Thanks 🙏 to @bchartier for these contributions as well as the commands for Windows.

Cropping an Image Based on a Contour (before converting to COG)

If you have white or black pixels outside your image that are not designated as nodata, you can crop your images based on a contour layer.

Linux

gdalwarp -of GTiff -co TILED=YES -co BIGTIFF=YES -co BLOCKXSIZE=512 -co BLOCKYSIZE=512 -co NUM_THREADS=12 -co COMPRESS=ZSTD -co PREDICTOR=2 -s_srs EPSG:2154 -t_srs EPSG:2154 -dstalpha -cutline area_of_interest.shp input_image.jp2 image_output.tif

Windows

gdalwarp.exe -of GTiff -co TILED=YES -co BIGTIFF=YES -co BLOCKXSIZE=512 -co BLOCKYSIZE=512 -co NUM_THREADS=12 -co COMPRESS=ZSTD -co PREDICTOR=2 -s_srs EPSG:2154 -t_srs EPSG:2154 -dstalpha -cutline C:\data\area_of_interest.shp C:\ortho\input_image.jp2 C:\ortho\image_output.tif

Converting a JP2 Image to RGBA Encoded TIFF (before converting to COG)

Linux

gdal_translate -of GTiff -co BIGTIFF=YES -co TILED=YES -co BLOCKXSIZE=512 -co BLOCKYSIZE=512 -co NUM_THREADS=12 -co COMPRESS=ZSTD -co PREDICTOR=2 -b 1 -b 2 -b 3 -b mask -colorinterp red,green,blue,alpha -a_srs EPSG:2154 input_image.jp2 output_image.tif

Windows

gdal_translate.exe -of GTiff -co BIGTIFF=YES -co TILED=YES -co BLOCKXSIZE=512 -co BLOCKYSIZE=512 -co NUM_THREADS=12 -co COMPRESS=ZSTD -co PREDICTOR=2 -b 1 -b 2 -b 3 -b mask -colorinterp red,green,blue,alpha -a_srs EPSG:2154 C:\ortho\input_image.jp2 C:\ortho\output_image.jp2

Best Practices

  • JPG compression offers the best weight/performance ratio (lossy compression).
  • JP2 is already a compressed format (potentially lossy depending on the codec used), set a moderate compression between 85-90 to avoid degrading the image.
  • If you have raw source files (TIF), you can set a stronger compression of 75-80 in the QUALITY parameter.
  • The RESAMPLING parameter depends on your choices or users. From our experience, BILINEAR provides the best visual output.
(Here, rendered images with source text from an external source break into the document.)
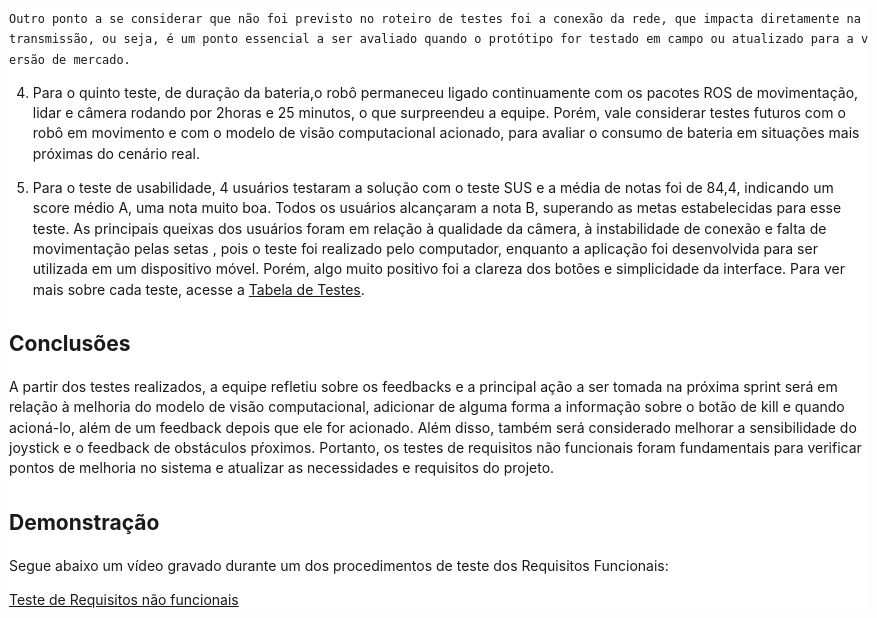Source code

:    Outro ponto a se considerar que não foi previsto no roteiro de testes foi a conexão da rede, que impacta diretamente na transmissão, ou seja, é um ponto essencial a ser avaliado quando o protótipo for testado em campo ou atualizado para a versão de mercado.

4. Para o quinto teste, de duração da bateria,o robô permaneceu ligado continuamente com os pacotes ROS de movimentação, lidar e câmera rodando por 2horas e 25 minutos, o que surpreendeu a equipe. Porém, vale considerar testes futuros com o robô em movimento e com o modelo de visão computacional acionado, para avaliar o consumo de bateria em situações mais próximas do cenário real.

6. Para o teste de usabilidade, 4 usuários testaram a solução com o teste SUS e a média de notas foi de 84,4, indicando um score médio A, uma nota muito boa. Todos os usuários alcançaram a nota B, superando as metas estabelecidas para esse teste. As principais queixas dos usuários foram em relação à qualidade da câmera, à instabilidade de conexão e falta de movimentação pelas setas , pois o teste foi realizado pelo computador, enquanto a aplicação foi desenvolvida para ser utilizada em um dispositivo móvel. Porém, algo muito positivo foi a clareza dos botões e simplicidade da interface. Para ver mais sobre cada teste, acesse a [Tabela de Testes](https://docs.google.com/spreadsheets/d/1hyU2EtLaos3EX-l6XtDDiVFYKS4Vnd7YyudwoYwAVCQ/edit?usp=sharing).

## Conclusões

A partir dos testes realizados, a equipe refletiu sobre os feedbacks e a principal ação a ser tomada na próxima sprint será em relação à melhoria do modelo de visão computacional, adicionar de alguma forma a informação sobre o botão de kill e quando acioná-lo, além de um feedback depois que ele for acionado. Além disso, também será considerado melhorar a sensibilidade do joystick e o feedback de obstáculos pŕoximos. Portanto, os testes de requisitos não funcionais foram fundamentais para verificar pontos de melhoria no sistema e atualizar as necessidades e requisitos do projeto.

## Demonstração

Segue abaixo um vídeo gravado durante um dos procedimentos de teste dos Requisitos Funcionais:

[Teste de Requisitos não funcionais](https://youtu.be/OGPyP2dI_So)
⚠️ If you are performing image processing tasks (classification, segmentation, visibility calculation, etc.), opt for NEAREST to prevent alteration of pixel values during resampling. (🙏 Thanks to @vincentsarago for the advice)
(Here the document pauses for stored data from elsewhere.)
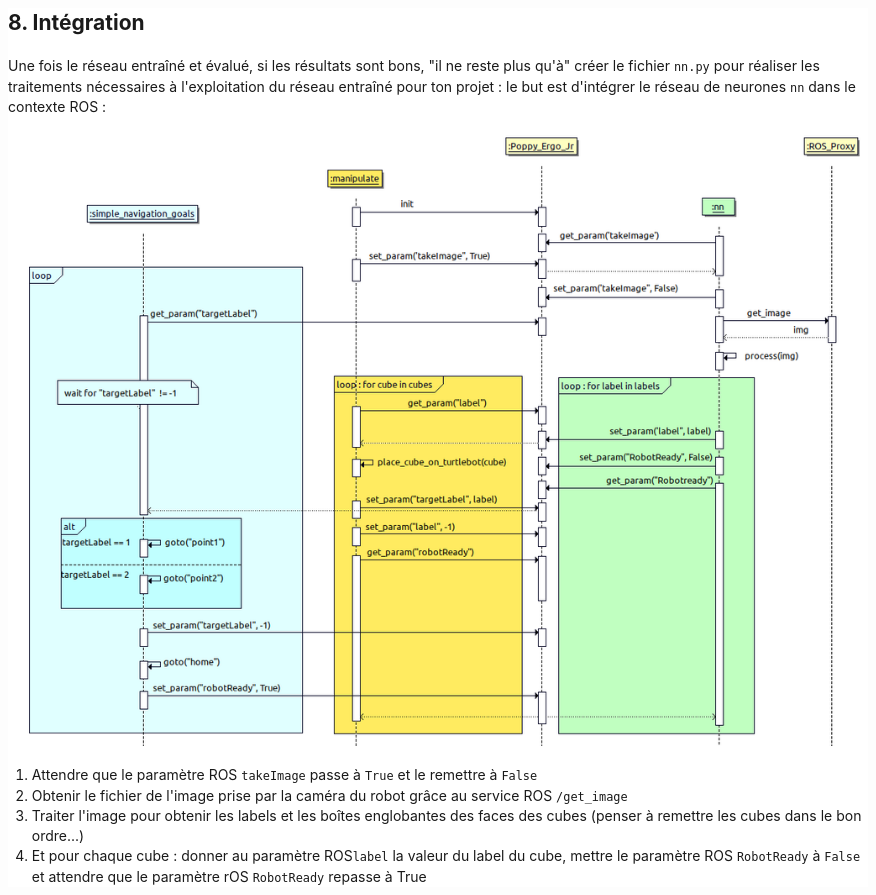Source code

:  

## 8. Intégration

Une fois le réseau entraîné et évalué, si les résultats sont bons, "il ne reste plus qu'à" créer le fichier `nn.py` pour réaliser les traitements nécessaires à l'exploitation du réseau entraîné pour ton projet : le but est d'intégrer le réseau de neurones `nn`  dans le contexte ROS :

![intégration ROS](../../integration/ergo-tb-keras/img/UML_integration.png)
 
1. Attendre que le paramètre ROS  `takeImage` passe à `True` et le remettre à `False`
3. Obtenir le fichier de l'image prise par la caméra du robot grâce au service ROS `/get_image`
4. Traiter l'image pour obtenir les labels et les boîtes englobantes des faces des cubes (penser à remettre les cubes dans le bon ordre...)
5. Et pour chaque cube : donner au paramètre ROS`label` la valeur du label du cube, mettre le paramètre ROS `RobotReady` à `False` et attendre que le paramètre rOS `RobotReady` repasse à True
Images with 4 bands or more / 16-bit images

JPG compression is limited to 3 bands (RGB), use DEFLATE (safer and more compatible) or ZSTD (more efficient but may have compatibility issues with other GIS components depending on GDAL compilation methods).

Known Issues

  • Using gdalbuildvrt followed by gdal_translate is faster than using gdalwarp.

  • Without proprietary JP2 codecs (ERDAS, KAKADU), you must first decompress each JP2 into TIF and then build the VRT to convert it into COG. Failure to do so may result in artifacts or corrupted pixels on large datasets with the OpenJP2 driver.
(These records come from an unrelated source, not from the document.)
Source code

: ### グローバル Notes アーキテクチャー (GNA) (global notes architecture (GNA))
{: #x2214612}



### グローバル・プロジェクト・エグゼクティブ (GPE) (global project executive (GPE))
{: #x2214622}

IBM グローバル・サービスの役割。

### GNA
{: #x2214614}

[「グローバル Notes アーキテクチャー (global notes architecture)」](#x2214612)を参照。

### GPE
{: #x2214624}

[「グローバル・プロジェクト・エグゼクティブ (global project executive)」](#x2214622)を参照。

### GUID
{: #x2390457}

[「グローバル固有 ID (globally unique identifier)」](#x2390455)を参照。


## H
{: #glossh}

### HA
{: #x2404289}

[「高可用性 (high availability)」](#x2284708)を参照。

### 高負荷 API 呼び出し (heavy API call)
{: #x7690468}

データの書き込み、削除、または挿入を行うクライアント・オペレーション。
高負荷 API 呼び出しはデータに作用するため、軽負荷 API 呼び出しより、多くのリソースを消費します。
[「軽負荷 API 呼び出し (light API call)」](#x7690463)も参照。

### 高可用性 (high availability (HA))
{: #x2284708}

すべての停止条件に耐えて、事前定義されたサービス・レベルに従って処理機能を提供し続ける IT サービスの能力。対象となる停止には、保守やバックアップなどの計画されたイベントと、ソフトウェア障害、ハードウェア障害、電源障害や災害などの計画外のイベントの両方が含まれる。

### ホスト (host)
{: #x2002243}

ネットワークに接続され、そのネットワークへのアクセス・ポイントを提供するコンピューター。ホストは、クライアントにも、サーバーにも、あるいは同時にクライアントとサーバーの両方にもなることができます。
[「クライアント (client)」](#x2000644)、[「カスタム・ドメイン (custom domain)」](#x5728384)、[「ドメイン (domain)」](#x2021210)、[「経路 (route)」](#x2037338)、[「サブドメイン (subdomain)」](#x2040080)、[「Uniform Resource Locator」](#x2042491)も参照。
  • A COG file will be larger than a JP2 or ECW but faster to read and more interoperable without client or server-side proprietary components.

  • There are more efficient compression methods than DEFLATE such as ZSTD or JPEG-XL, but not all GIS applications (desktop or server) will be able to read them.